MORTGAGE ORAL AGREEMENT FOR PAYMENT OF TAXES-FORECLOSURE —EVIDENCE.—In an action to foreclose a mortgage, evidence of a contemporaneous parol agreement between the parties to the mortgage, whereby the mortgagor undertook to pay the taxes which might be assessed or levied upon the mortgage or the debt secured thereby, is inadmissible, for the purpose of defeating the mortgagor's liability for interest on the debt.

APPEAL from a judgment of the Superior Court of Los Angeles County and from an order denying a new trial.

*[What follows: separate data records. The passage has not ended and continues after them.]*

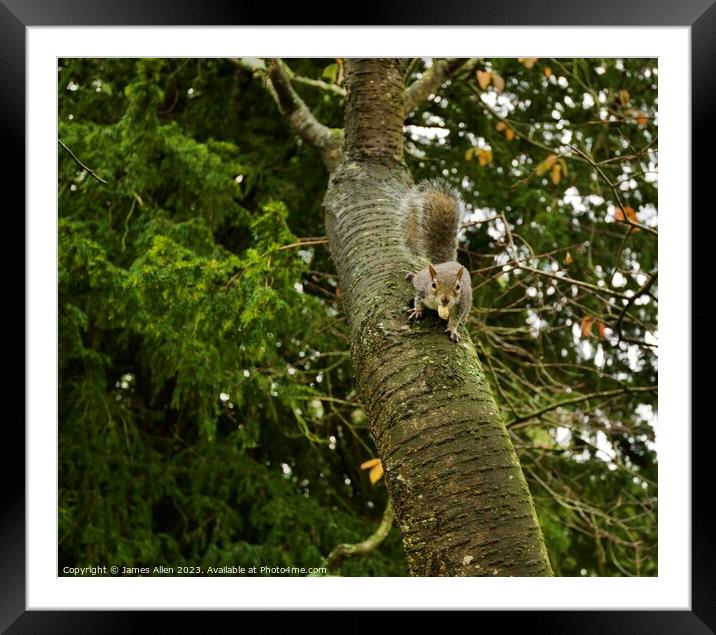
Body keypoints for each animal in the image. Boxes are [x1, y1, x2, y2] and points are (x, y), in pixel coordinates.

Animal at [400, 180, 472, 342]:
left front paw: (453, 330)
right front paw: (417, 311)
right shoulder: (423, 292)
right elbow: (418, 300)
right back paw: (413, 275)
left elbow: (455, 320)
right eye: (433, 284)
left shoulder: (461, 304)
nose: (445, 299)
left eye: (458, 287)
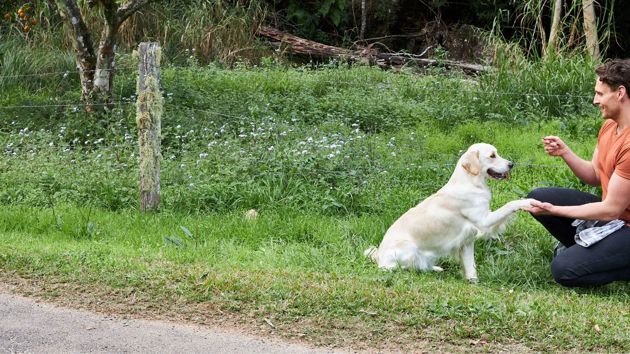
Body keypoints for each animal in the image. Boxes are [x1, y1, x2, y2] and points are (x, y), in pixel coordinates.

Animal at [366, 142, 540, 284]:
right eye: (492, 155)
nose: (511, 164)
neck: (471, 183)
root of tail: (379, 257)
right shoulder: (483, 220)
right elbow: (509, 205)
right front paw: (526, 202)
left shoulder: (468, 240)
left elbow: (471, 266)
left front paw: (473, 281)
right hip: (409, 250)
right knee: (406, 268)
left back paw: (435, 268)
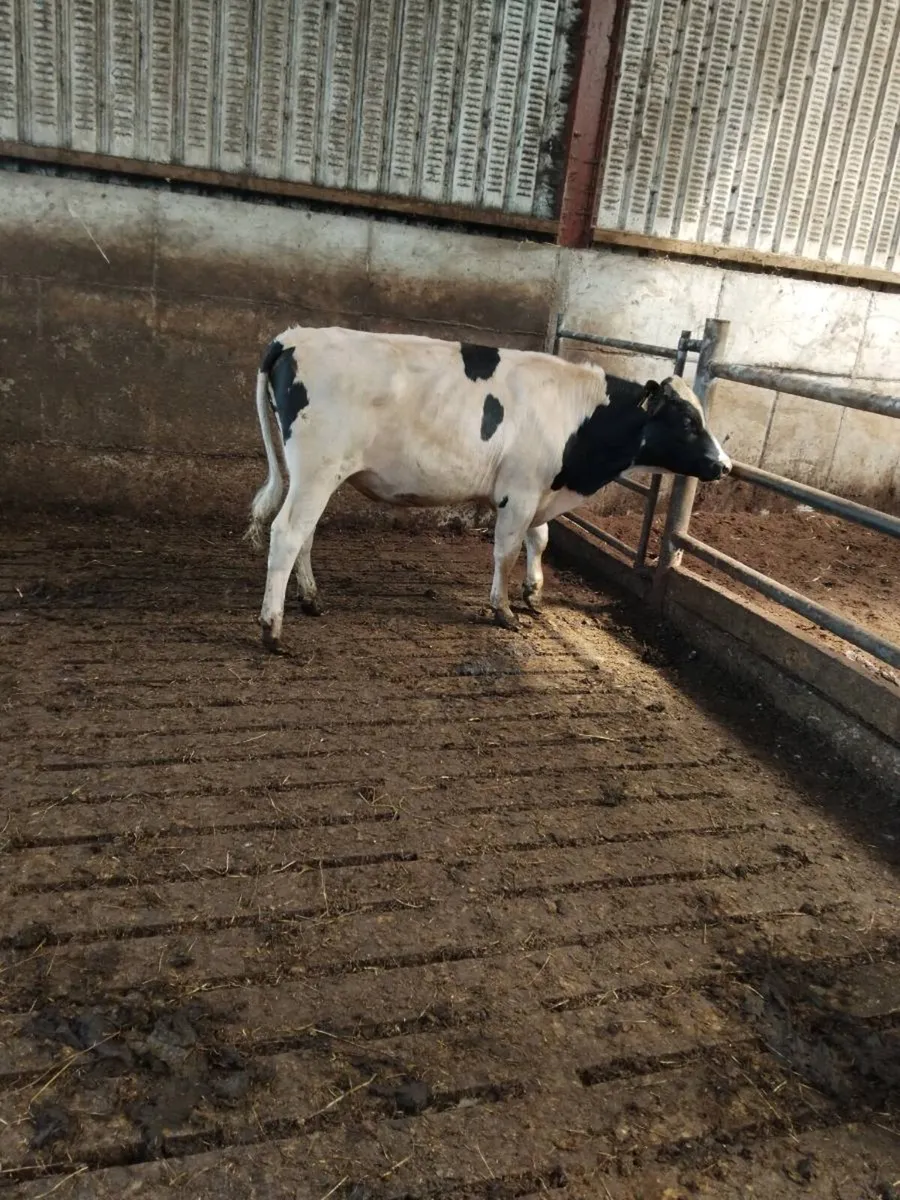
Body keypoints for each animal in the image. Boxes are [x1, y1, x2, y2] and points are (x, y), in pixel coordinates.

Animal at [247, 326, 731, 652]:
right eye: (688, 421)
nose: (724, 465)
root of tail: (294, 336)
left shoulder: (540, 490)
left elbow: (541, 539)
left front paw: (533, 592)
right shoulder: (519, 491)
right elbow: (507, 551)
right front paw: (503, 609)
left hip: (319, 476)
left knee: (305, 534)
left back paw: (311, 598)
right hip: (317, 469)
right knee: (287, 533)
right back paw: (272, 627)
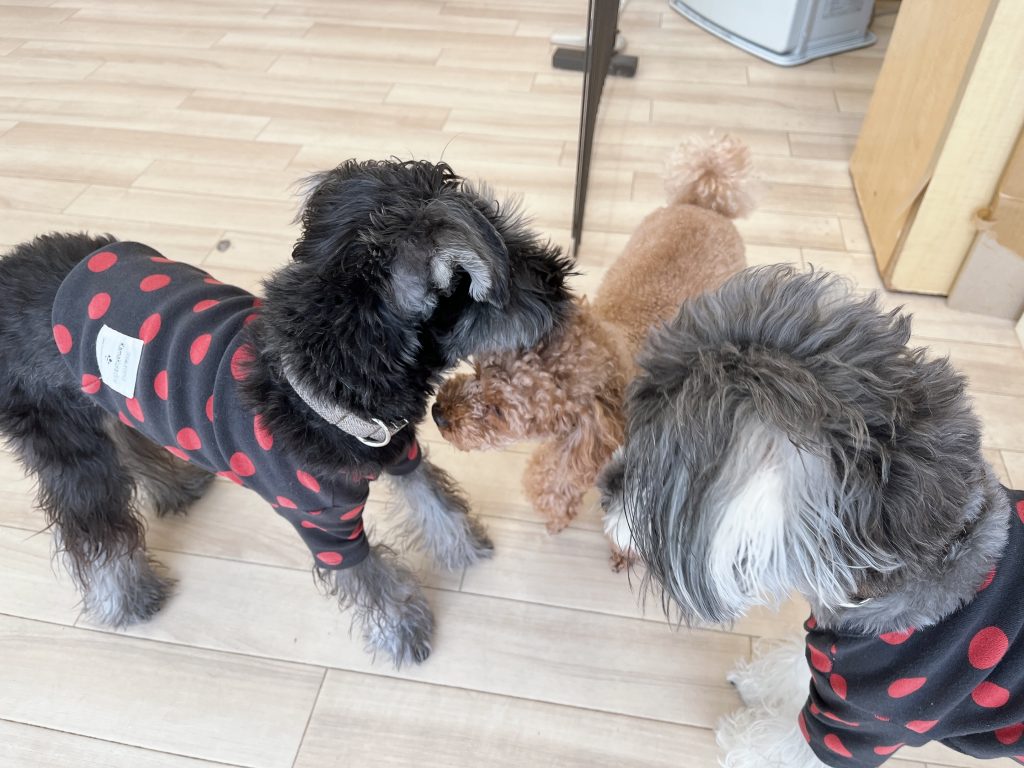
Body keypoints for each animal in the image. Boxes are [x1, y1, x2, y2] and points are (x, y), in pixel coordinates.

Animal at [0, 159, 574, 667]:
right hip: (68, 444)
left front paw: (465, 547)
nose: (562, 275)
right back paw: (128, 599)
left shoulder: (399, 451)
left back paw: (178, 488)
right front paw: (404, 630)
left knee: (129, 439)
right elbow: (370, 578)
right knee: (96, 530)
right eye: (513, 268)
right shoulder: (326, 525)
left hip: (105, 398)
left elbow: (435, 499)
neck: (323, 375)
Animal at [599, 265, 1024, 767]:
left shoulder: (858, 725)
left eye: (658, 468)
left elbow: (784, 744)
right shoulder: (831, 672)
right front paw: (757, 682)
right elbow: (794, 668)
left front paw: (738, 740)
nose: (602, 490)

This action was brought to foreclose a mortgage upon property in Los Angeles county, given to secure a note for sixteen thousand five hundred dollars, with interest at the rate of eighteen per cent per annum. The defendants pleaded in their answer that, at the time and place when the note and mortgage were signed and delivered, it was understood between the plaintiff and the defendant, Maria S. G. Tomich, the mortgagor, as part of the same contract and the saine transaction as the making of the note and mortgage, that the mortgagor would pay and discharge all taxes and assessments which might be assessed or levied upon the money loaned, or upon the mortgage. In support of this allegation in the answer, evidence was offered by the defendants of an oral agreement of the nature pleaded in the answer, which offer was rejected. Further facts are stated in the opinion of the

court.

W. T. Williams, and Reymert & Orfila, for Appellants.

An agreement by the mortgagor to pay the mortgage tax releases the mortgagor from any obligation to pay the interest due upon the note. (Const., art. XIII, sec. 5; Burbridge v. Lemmert, 99 Cal. 493; Harralson v. Barrett, 99 Cal. 607.) Oral testimony is admissible where the

validity of the agreement is the fact in dispute. (Code Civ. Proc., sec. 1856.)

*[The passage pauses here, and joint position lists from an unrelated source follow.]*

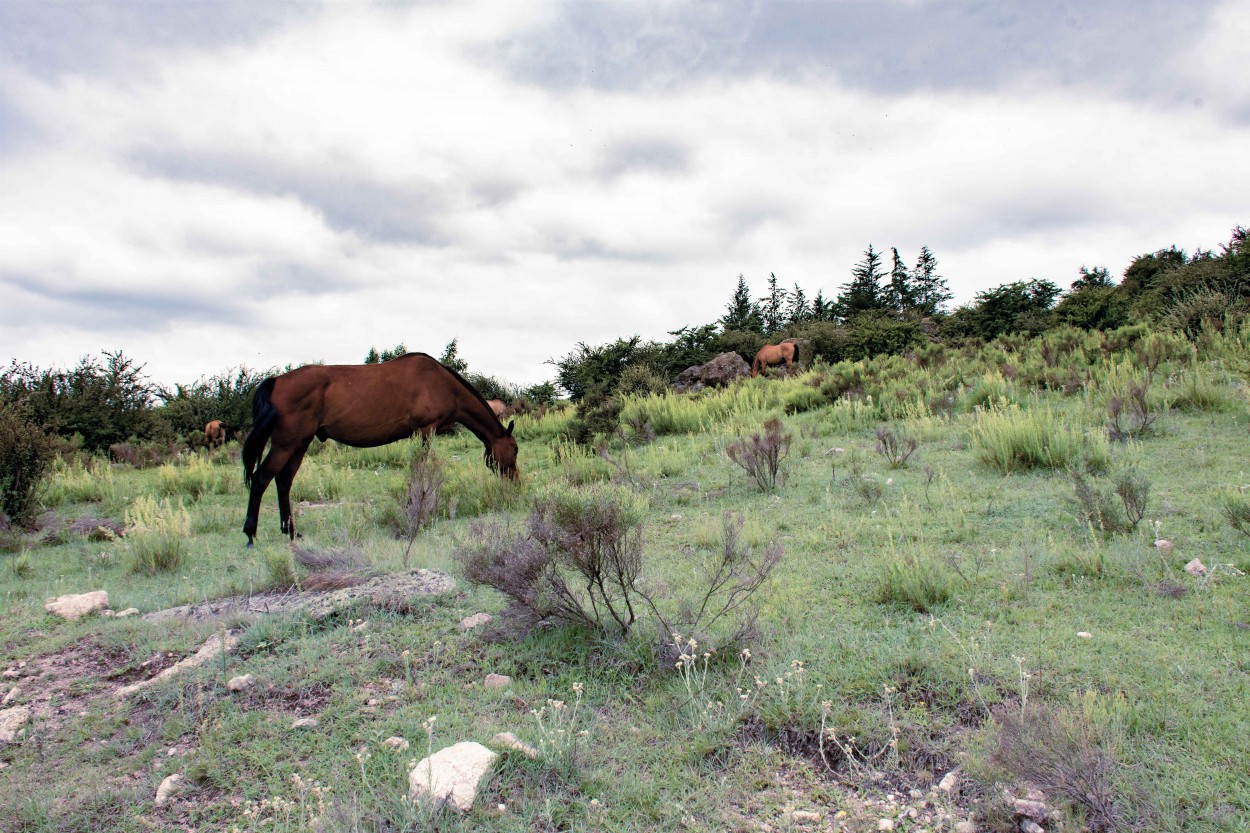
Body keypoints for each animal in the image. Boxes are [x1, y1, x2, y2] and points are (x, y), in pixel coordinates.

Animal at [241, 350, 515, 545]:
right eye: (514, 451)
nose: (515, 483)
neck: (442, 384)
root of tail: (277, 381)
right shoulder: (424, 431)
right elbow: (419, 469)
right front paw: (414, 508)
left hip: (300, 443)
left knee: (283, 481)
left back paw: (290, 532)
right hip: (287, 443)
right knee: (261, 478)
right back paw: (251, 534)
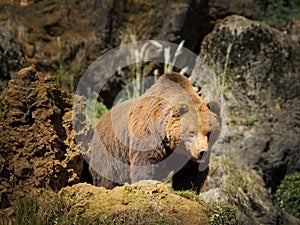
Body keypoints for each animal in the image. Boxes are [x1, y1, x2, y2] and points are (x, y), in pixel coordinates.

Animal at [89, 72, 220, 193]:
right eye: (192, 132)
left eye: (209, 132)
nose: (202, 152)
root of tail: (100, 121)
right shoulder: (149, 136)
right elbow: (145, 164)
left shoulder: (187, 156)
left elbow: (191, 173)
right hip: (110, 153)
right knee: (106, 177)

Albert M. Stephens, for Respondent.

The parol evidence was not competent to prove that the mortgagor was obligated to pay the mortgage tax. (Daw v. Niles, 104 Cal. 106.)

BRITT, C.-The controlling question here is whether it was competent for defendants to prove an alleged oral agreement entered into by the parties to the mortgage, for the foreclosure of which plaintiff prosecutes this action, and contemporaneously with such mortgage, whereby the mortgagor undertook to pay the taxes which might be assessed or levied upon the mortgage or the debt secured by the same; this for the purpose of defeating plaintiff's claim to interest on the debt. The court below excluded such evidence, and rendered judgment for plaintiff. Counsel agree that the question presented is substantially the same as that in Daw v. Niles, 104 Cal. 106, which case was yet pending in this court when the briefs were filed on the present appeal. That case having been since decided adversely to the views of defendants, on its authority the judgment and order appealed from should be affirmed.

HAYNES, C., and BELCHER, C., concurred.

For the reason given in the foregoing opinion the judgment and order appealed from are affirmed.

MCFARLAND, J., HENSHAW, J., Temple, J.